"¿Conocéis algún sitio donde pueda vivir sin pagar, porque voy mal de dinero, cómo hacéis vosotros?". Fue una de las frases que dirigió una anciana catalana, encarada con los okupas del Banc Expropiat de la barriada de Gràcia en Barcelona, el pasado miércoles, situándose entre los jóvenes activistas, a los que llamó ladrones, y los mossos d'esquadra.
En la valentía de esa mujer, harta, como la mayoría de sus vecinos, por la conflictividad constante en aquel célebre enclave de la ciudad condal, punto de encuentro de tradición y modernidad, descansa la cruda realidad del deterioro lacerante que sufre Catalunya en su manejo institucional obviando la voz de quienes piensan distinto a la propaganda fomentada desde la Generalitat.
Gobernada por la izquierda radical, pero en manos de los antisistema de la CUP, la Barcelona que preside Ada Colau estaba dispuesta, incluso, a comprar el local que antes ocupara el banco en la Travessera de Gràcia para zanjar el conflicto en beneficio de las supuestas «obras sociales» que realizan los okupas en la barriada.

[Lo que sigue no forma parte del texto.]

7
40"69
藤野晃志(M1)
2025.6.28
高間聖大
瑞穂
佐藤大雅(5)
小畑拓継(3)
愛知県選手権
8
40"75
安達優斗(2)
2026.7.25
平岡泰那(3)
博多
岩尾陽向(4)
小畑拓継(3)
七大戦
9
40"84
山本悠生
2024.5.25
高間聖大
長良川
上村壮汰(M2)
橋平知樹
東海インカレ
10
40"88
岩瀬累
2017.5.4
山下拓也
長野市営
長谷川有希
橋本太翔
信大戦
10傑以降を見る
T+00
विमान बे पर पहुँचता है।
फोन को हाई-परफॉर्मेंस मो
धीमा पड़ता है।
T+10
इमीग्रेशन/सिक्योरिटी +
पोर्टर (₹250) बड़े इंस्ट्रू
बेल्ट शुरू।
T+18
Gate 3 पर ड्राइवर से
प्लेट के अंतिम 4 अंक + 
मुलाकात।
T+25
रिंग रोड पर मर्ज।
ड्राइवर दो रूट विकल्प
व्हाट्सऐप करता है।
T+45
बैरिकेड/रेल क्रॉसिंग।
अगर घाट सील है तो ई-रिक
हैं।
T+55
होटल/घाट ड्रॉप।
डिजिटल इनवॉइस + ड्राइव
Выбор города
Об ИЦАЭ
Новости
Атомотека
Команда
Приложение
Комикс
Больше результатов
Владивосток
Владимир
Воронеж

No es de extrañar que la alcaldesa, afín a la causa, planteara tan peregrina solución si advertimos que el anterior alcalde convergente, Xavier Trías, destinó 70.000 euros del pueblo barcelonés para pagar el alquiler del mismo local, de propiedad privada, con el fin de que los ocupantes no le alborotaran la calle en la famosa barriada, como si de un impuesto revolucionario se tratara.

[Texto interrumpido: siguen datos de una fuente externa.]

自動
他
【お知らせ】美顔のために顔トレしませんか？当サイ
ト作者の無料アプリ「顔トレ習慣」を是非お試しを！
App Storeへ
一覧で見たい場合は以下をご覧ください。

No es demagógico concluir que difícilmente pueden seguir alentando el «España nos roba» si los dirigentes catalanes hacen un uso perverso de sus recursos prevaricando con el dinero público para incrementar una deuda que en 2015 era de 72.274 millones de euros. Esa es la Catalunya que se halla en manos de gobernantes determinados a llevar al país catalán a un viaje a ninguna parte. ¿Con esta clase de decisiones pueden ganar alguna credibilidad en su empeño? Cuesta aceptar que así sea.